Last time, I began a discussion of what’s wrong with American business. I’d like to follow-up with a few more examples. I’ve just started using Windows 10 and I’ve discovered some of my software that worked on the old operating system won’t work on the new one. Case in point: Acronis, an essential program for backing up all the data and programs on your computer. I learned a long time ago not to assume anything, so I decided to call Acronis and simply ask if the latest version of their software would run on Windows 10. Turns out, it wasn’t so simple.
The friendly Acronis help number on their website leads callers to a not-so-friendly automated call system. “Press 1” for this, “Press 2” for that, ad infinitum. Each selection leads you down a maze from which you cannot return without hanging up and re-dialing. One “helpful” selection ended by directing me to the Acronis website where I had first gotten the phone number I dialed. Another informed me if I were calling for technical support with their product that was a paid service and I should have my credit card handy. This made me a bit concerned about purchasing their product, realizing if I had any difficulty installing it there would be an additional expense. Eventually, after five separate phone calls over a 25-minute period, I was able to get a human being on the phone. I’d like to say the sacrifice to the gods I made in between calls had something to do with it, but more than likely it was just happenstance.
This is where it should get really simple. Windows 10 is the latest version of the operating system used by more people in the entire world. Acronis makes software. “Does your company software run on Windows 10?” should be the easiest question for any employee to answer. Besides the fact they probably run the program on their own computers, it’s a simple question of product knowledge. When I was a student washing dishes at Steak and Ale I was required to learn everything about the company from its history (founded by Norman Brinker) to the price of each item on the menu, even though I never stepped out of the kitchen. Employees were expected to know about the company they work for and the product or services the company offers. That’s good business sense.
Not so with Acronis. The young lady I spoke to told me she had no idea whether their company’s software product would run on the world’s largest computer operating system. She also told me she had no access to that information and no one at the company whom she could ask. Acronis employs 700 people, but apparently not one of them could answer my simple question.
So she outsourced it. She gave me a number to call. “Who is this that I’ll be speaking to?” I asked.
“It’s one of our third-party vendors.”
“So this is not a phone number for Acronis?” I asked.
“No,” she replied, “but we send a lot of people to them when they have questions.”
So I called the number.

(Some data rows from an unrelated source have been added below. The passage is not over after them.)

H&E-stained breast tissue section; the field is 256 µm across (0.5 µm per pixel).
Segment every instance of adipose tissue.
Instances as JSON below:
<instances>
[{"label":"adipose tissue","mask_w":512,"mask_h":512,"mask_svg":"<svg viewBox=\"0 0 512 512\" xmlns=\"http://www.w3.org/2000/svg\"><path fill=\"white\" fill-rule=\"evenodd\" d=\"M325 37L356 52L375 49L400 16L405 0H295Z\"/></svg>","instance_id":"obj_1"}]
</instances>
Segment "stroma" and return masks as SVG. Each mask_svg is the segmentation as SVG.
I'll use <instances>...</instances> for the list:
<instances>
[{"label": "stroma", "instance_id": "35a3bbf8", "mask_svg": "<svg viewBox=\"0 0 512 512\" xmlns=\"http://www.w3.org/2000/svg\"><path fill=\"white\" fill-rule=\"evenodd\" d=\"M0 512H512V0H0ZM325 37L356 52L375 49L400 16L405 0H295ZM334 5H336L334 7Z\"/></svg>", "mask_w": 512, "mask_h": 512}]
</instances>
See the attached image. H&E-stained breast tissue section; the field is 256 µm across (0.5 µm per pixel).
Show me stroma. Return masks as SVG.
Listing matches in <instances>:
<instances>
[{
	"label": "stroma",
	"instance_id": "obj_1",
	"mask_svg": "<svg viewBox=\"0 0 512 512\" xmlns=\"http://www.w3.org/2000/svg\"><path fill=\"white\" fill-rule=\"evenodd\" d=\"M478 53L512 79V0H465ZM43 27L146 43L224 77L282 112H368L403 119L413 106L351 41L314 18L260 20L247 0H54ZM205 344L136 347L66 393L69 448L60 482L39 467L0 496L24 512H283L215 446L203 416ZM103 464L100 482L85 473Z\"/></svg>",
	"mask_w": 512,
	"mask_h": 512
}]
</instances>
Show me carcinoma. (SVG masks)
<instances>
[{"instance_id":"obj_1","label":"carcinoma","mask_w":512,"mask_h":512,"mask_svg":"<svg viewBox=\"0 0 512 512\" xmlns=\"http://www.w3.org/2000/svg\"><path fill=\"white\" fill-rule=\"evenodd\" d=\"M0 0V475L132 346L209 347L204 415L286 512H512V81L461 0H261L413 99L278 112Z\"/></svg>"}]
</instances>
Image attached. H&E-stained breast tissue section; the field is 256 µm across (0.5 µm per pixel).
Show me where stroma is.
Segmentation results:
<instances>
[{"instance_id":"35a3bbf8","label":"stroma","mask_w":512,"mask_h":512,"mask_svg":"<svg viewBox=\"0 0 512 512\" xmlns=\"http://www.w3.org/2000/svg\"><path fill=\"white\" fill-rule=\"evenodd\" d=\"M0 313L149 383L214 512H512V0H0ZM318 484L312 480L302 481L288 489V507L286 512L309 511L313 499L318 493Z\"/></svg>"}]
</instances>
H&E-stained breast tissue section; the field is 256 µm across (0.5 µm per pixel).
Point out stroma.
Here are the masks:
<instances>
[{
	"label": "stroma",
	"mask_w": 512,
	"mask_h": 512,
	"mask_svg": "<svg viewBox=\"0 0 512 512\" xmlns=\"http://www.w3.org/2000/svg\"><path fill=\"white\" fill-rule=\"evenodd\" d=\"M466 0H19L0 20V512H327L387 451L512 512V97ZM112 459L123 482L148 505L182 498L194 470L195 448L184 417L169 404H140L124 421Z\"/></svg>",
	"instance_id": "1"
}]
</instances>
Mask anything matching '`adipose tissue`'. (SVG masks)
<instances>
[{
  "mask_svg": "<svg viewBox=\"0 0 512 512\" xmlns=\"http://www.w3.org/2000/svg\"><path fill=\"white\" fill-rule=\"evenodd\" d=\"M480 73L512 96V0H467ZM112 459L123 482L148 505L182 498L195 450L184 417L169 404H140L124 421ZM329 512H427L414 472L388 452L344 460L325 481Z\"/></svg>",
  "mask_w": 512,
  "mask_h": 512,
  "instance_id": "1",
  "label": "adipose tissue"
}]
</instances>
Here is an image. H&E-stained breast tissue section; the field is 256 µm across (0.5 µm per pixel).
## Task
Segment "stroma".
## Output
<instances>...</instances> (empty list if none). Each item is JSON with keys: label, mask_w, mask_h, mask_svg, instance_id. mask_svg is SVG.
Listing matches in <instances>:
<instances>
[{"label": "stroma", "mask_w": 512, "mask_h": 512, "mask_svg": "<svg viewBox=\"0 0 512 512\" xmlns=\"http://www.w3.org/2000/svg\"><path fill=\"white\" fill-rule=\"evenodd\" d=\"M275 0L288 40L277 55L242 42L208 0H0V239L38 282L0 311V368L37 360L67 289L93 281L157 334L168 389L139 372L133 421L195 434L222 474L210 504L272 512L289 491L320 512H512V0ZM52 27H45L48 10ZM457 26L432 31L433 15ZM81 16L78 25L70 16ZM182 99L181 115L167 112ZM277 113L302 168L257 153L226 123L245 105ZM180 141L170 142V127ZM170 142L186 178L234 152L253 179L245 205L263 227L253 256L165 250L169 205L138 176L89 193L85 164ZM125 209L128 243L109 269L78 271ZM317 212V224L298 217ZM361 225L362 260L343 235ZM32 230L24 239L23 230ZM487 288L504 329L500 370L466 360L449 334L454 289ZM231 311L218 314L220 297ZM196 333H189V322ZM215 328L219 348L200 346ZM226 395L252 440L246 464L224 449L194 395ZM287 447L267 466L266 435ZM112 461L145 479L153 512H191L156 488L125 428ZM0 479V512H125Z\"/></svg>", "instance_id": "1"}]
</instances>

I found myself speaking to a nice young man at a company called Cleverbridge. He was sympathetic to my problem but admitted he didn’t know anything about Acronis software. Cleverbridge, you see, is a company that handles billing for many businesses selling hundreds of software products. If I had an issue with a bill I had received from Acronis then he could resolve the matter, but he only dealt with invoices, not the actual product. He did offer to email Acronis and ask that they get in touch with me directly.
As of this writing, I haven’t heard back from Acronis. I’m glad I wasn’t trying to contact them about a technical support issue. But what’s amazing is that I’m a customer who wants to give a business money and I have to spend two hours attempting, unsuccessfully, to find even one of its 700 employees who can answer the most basic question about its product.